Hal penting yang menjadi catatan pengakuan keilmuan Hadratussyekh salah satunya ternyata bersumber dari karya tulis beliau. Faktor lain yang mendukung kharisma keilmuannya adalah pembawaan badan dan kezuhudannya. Ketiga ciri khas itulah yang menjadikan keilmuan seorang alim muncul sebagaimana terpancarnya cahaya bintang-bintang menghiasi langit. Perpaduan dari intelektualitas berupa karya tulis dengan akhlak mulia menjadikan figur Hadratussyekh benar-benar mencerminkan satunya kata dengan perbuatan.
Pertemuan yang dicatat sejarah berlangsung pada tahun 1929 di Surabaya itu menyisakan pertanyaan besar. Tulisan macam apakah yang dibaca oleh Ahmad Surkati sehingga mampu menggetarkan gelombang frekuensi tokoh Al-Irsyad itu dalam kesan pemahaman terhadap mazhab Syafi’i yang dimiliki Hadratussyekh? Yang pasti, tulisan atau kitab itu telah ditulis sebagian atau seluruhnya oleh Hadratussyekh sebelum waktu pertemuan tersebut dan berbahasa Arab.
Ada beberapa karya tulis Hadratussyekh yang sementara ini diketahui waktu penyelesaian penulisannya sebelum tahun 1929. Namun, tidak menutup kemungkinan beberapa karya tulis lainnya juga ditulis dengan kurun waktu yang dimaksud, tetapi penyelesaiannya mungkin terjadi pada waktu yang berbeda setelah itu sehingga perlu diteliti dengan seksama.

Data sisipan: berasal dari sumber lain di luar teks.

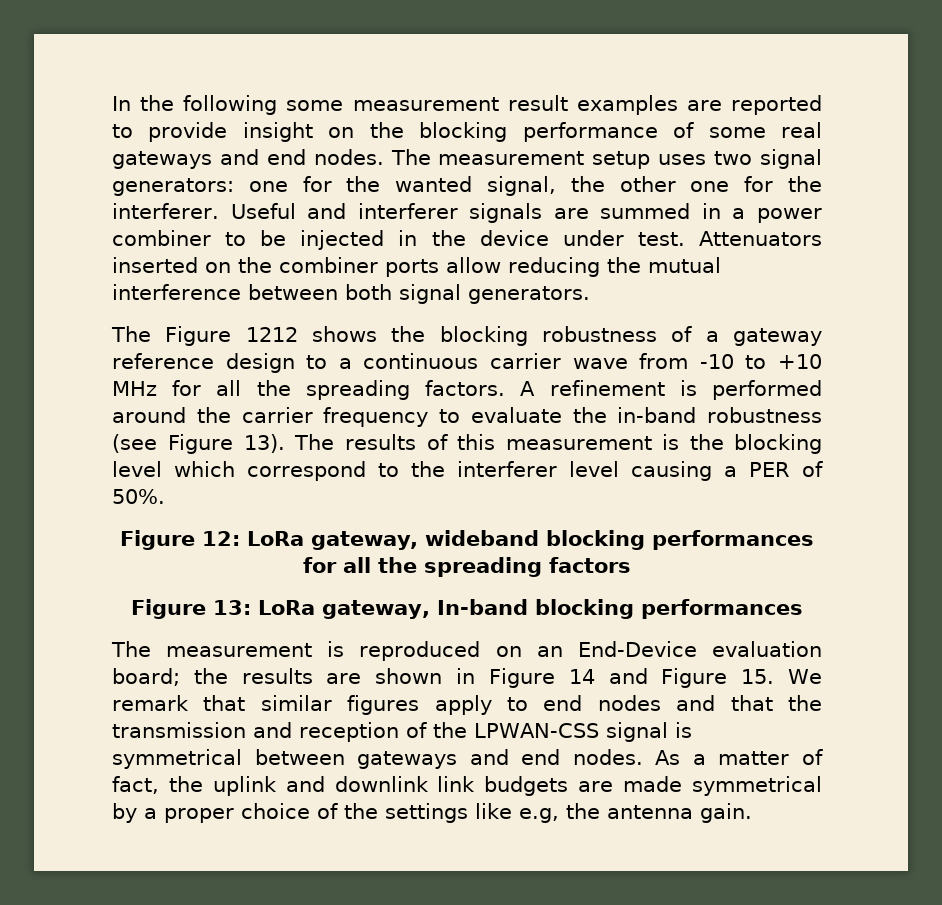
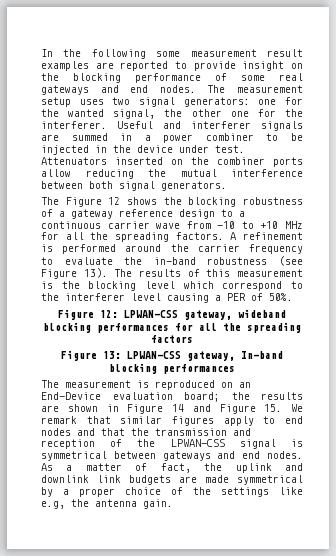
[245,327,298,342] 1212 -> [108,197,121,205] 12
[246,531,304,546] LoRa -> [124,310,178,318] LPWAN-CSS
[258,600,316,615] LoRa -> [127,351,181,359] LPWAN-CSS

Para pakar manuskrip yang dimiliki NU dapat mengembangkan kajian tentang aspek-aspek sejarah di seputar penulisan kitab Hadratussyekh. Lahirnya karya-karya tulis Hadratussyekh pasti memiliki latar belakang sejarah yang selalu menarik untuk diteliti. Kolaborasi antara Nahdlatut Turats bersama dengan keluarga Hadratussyekh yang mewarisi kitab-kitab beliau sangat relevan dengan upaya pengkajian ini.
Berbagai dimensi penelitian manuskrip, khususnya yang berasal dari para pendiri NU seperti Hadratussyekh dapat dikembangkan oleh Nahdlatut Turats. Hasilnya diharapkan agar dapat dikonsumsi oleh segenap umat Islam secara umum, baik warga NU maupun selain NU. Berbekal semangat ilmiah dan wasathiyah, upaya-upaya riset terhadap karya tulis pendiri NU dapat memberikan wawasan untuk semua kalangan di tengah tingginya semangat beragama kaum muslimin Indonesia.
Seiring dengan waktu, aktualisasi diskusi dan presentasi karya tulis ulama NU kepada tokoh-tokoh di luar NU sebagaimana yang dipraktikkan oleh Hadratussyekh saat ini perlu digalakkan kembali. Dengan forum yang tepat dan relevansi tema-tema yang diangkat, tentu kegiatan semacam ini akan memperkaya khazanah keilmuan dan berpotensi mempererat ukhuwah di antara umat Islam, meskipun berbeda-berbeda organisasinya.